#### Detected change data:
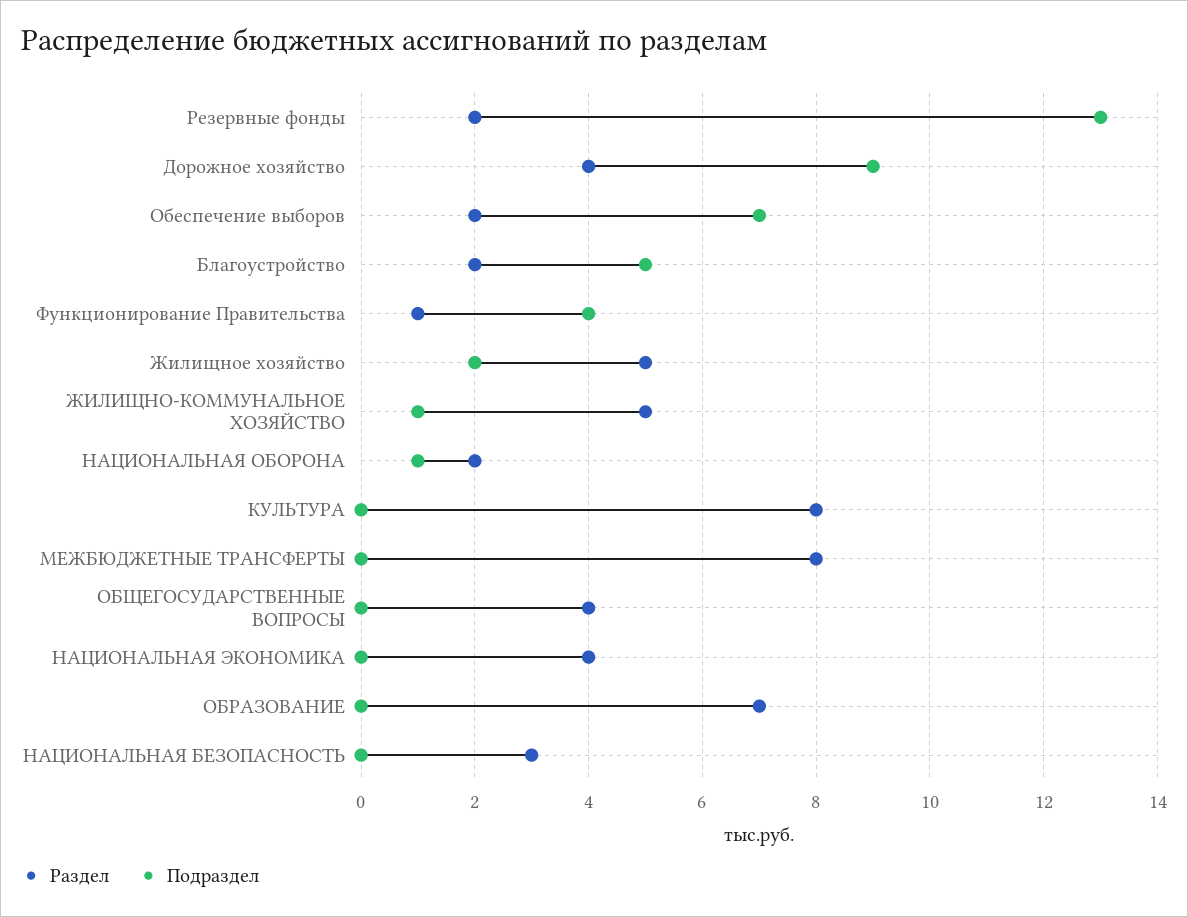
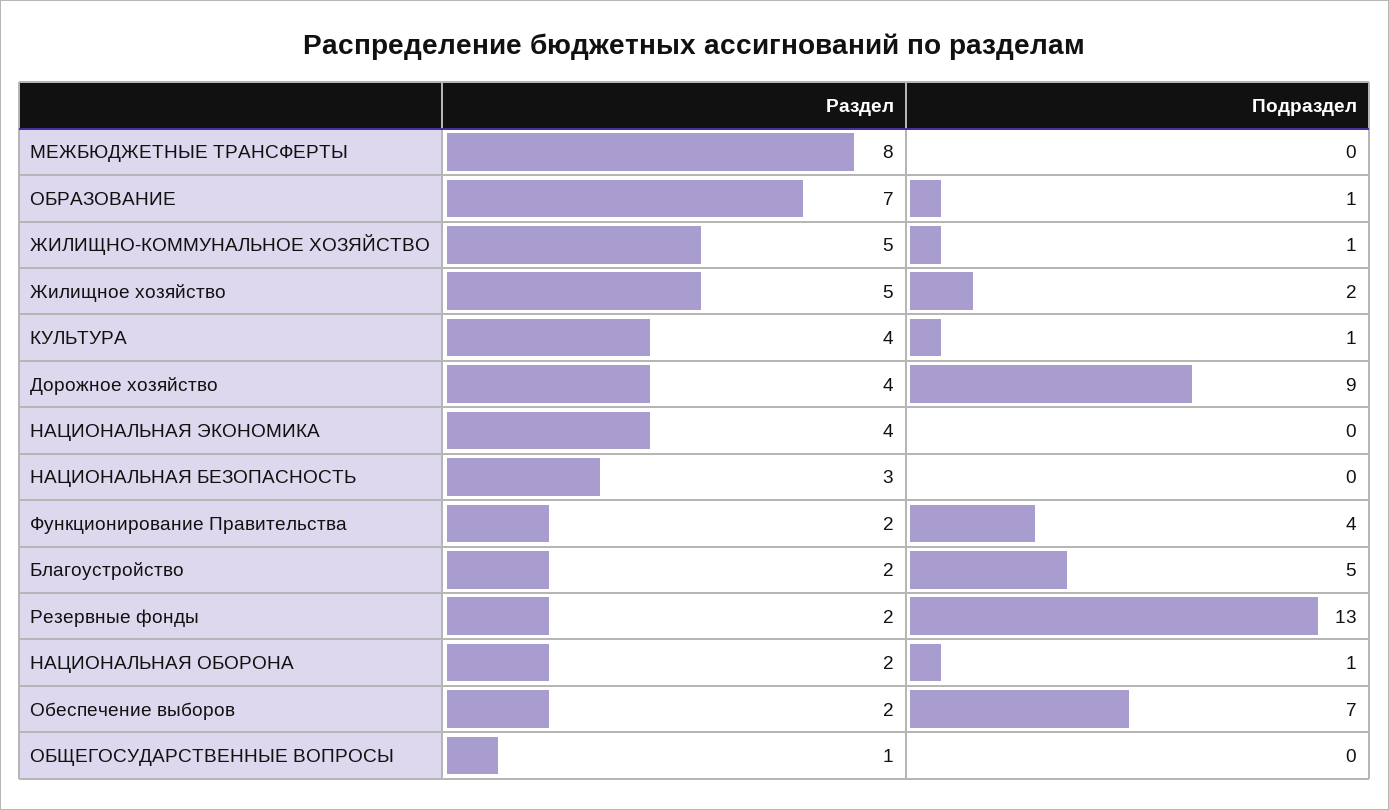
Раздел, Функционирование Правительства: 1 -> 2
Раздел, КУЛЬТУРА: 8 -> 4
Подраздел, КУЛЬТУРА: 0 -> 1
Раздел, ОБЩЕГОСУДАРСТВЕННЫЕ ВОПРОСЫ: 4 -> 1
Подраздел, ОБРАЗОВАНИЕ: 0 -> 1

#### Exercise details:
Reproduce exactly, with nothing added, the lines from the one that contains "Раздел, КУЛЬТУРА: 8 -> 4" to the end of the data.

#### Solution to the exercise:
Раздел, КУЛЬТУРА: 8 -> 4
Подраздел, КУЛЬТУРА: 0 -> 1
Раздел, ОБЩЕГОСУДАРСТВЕННЫЕ ВОПРОСЫ: 4 -> 1
Подраздел, ОБРАЗОВАНИЕ: 0 -> 1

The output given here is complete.